Updated

More women are lighting up cigarettes around the world even as the smoking rate declines for men, activists attending an anti-smoking conference said Thursday.

About 12 percent of women worldwide smoke, and that figure is expected to rise to 20 percent by 2025, according to a report by the International Network of Women Against Tobacco. The group relied on World Health Organization data.

About 48 percent of men smoke, but that number is expected to decline, according to the report released Thursday at a conference sponsored by the American Cancer Society.

Lorraine Greaves, project leader on the report, said tobacco company marketing is nudging up the female smoking rate in developing countries, much as it did in the U.S. in the 1960s and 1970s.

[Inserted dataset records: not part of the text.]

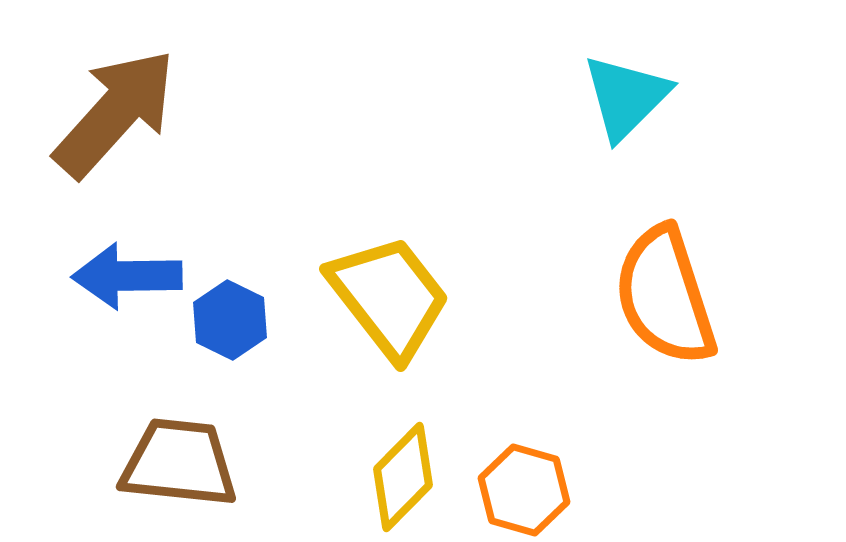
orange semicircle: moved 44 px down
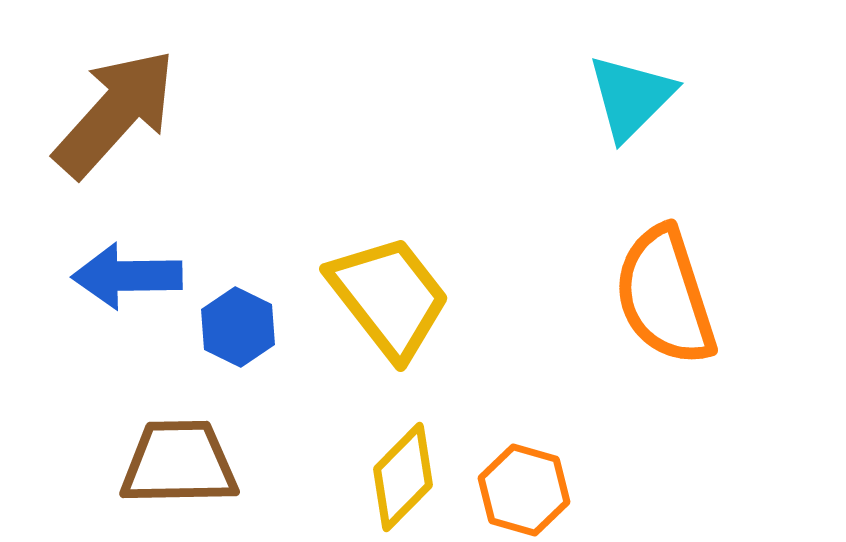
cyan triangle: moved 5 px right
blue hexagon: moved 8 px right, 7 px down
brown trapezoid: rotated 7 degrees counterclockwise
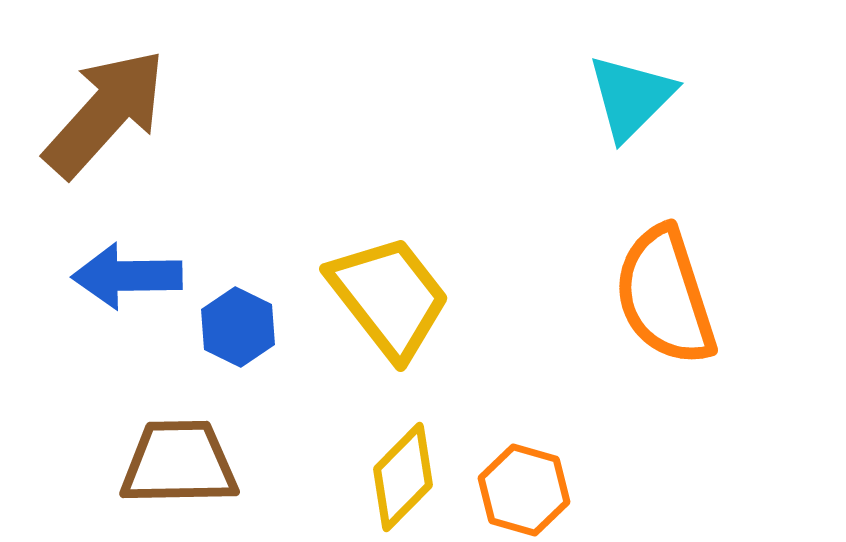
brown arrow: moved 10 px left
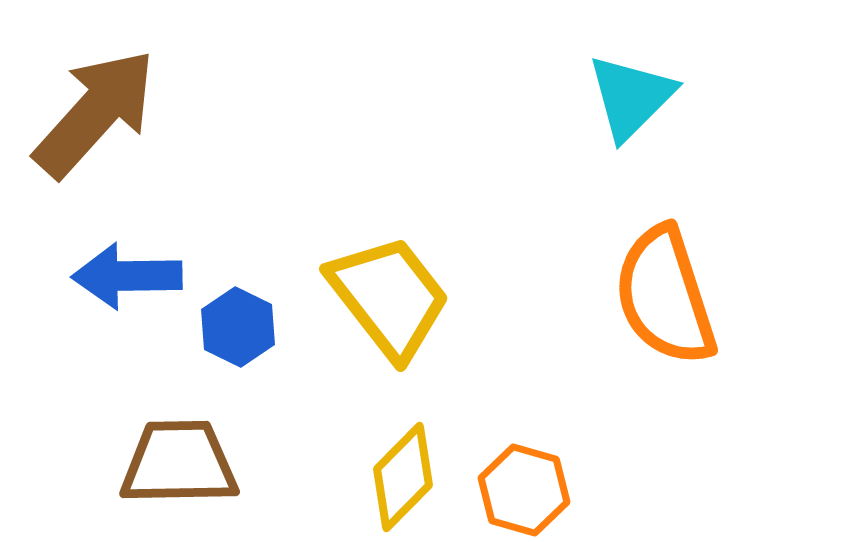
brown arrow: moved 10 px left
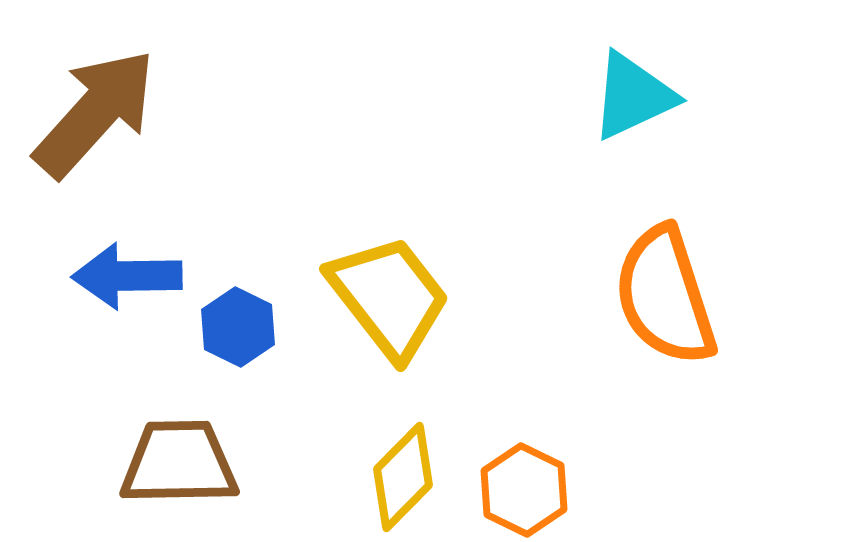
cyan triangle: moved 2 px right, 1 px up; rotated 20 degrees clockwise
orange hexagon: rotated 10 degrees clockwise
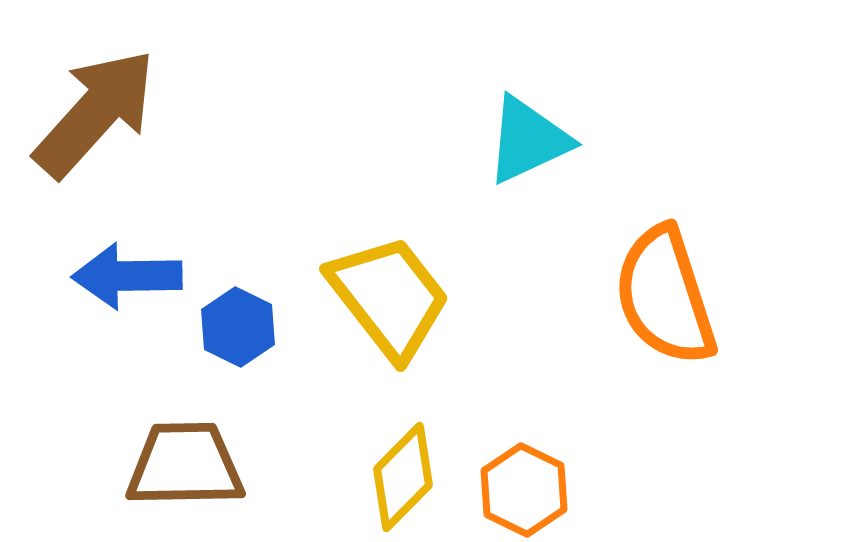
cyan triangle: moved 105 px left, 44 px down
brown trapezoid: moved 6 px right, 2 px down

Greaves, executive director of the British Columbia Centre of Excellence for Women's Health, said billboard ads for cigarettes overseas often show attractive, modern-looking women smoking. Billboard ads are banned in the U.S. under a 1998 agreement between the sates and cigarette makers.

The report said ad campaigns geared toward women overseas have "served to change cultural beliefs about women and smoking," and it cited several countries where such shifts had occurred. For example, it noted that in Turkey, where it used to be "quite unacceptable for a woman to be seen with a cigarette," the rate of smoking among women is now similar to that of men.

Greaves and other women's health advocates noted that a World Health Organization treaty aimed at curtailing tobacco use contains measures designed to cut women's smoking rates, including calling for gender-specific strategies.

The United States has signed but not sent the treaty to the Senate for ratification.

"Where is the good will?" Patricia Lambert, a legal adviser to the South African Ministry of Health asked, referring to the delay.

Also Thursday, World Health Organization officials said they intended to republish and distribute internationally a California study that cited a causal link between second hand smoke and breast cancer.

The U.S. Surgeon general has said there isn't enough evidence to conclude a causal link exists.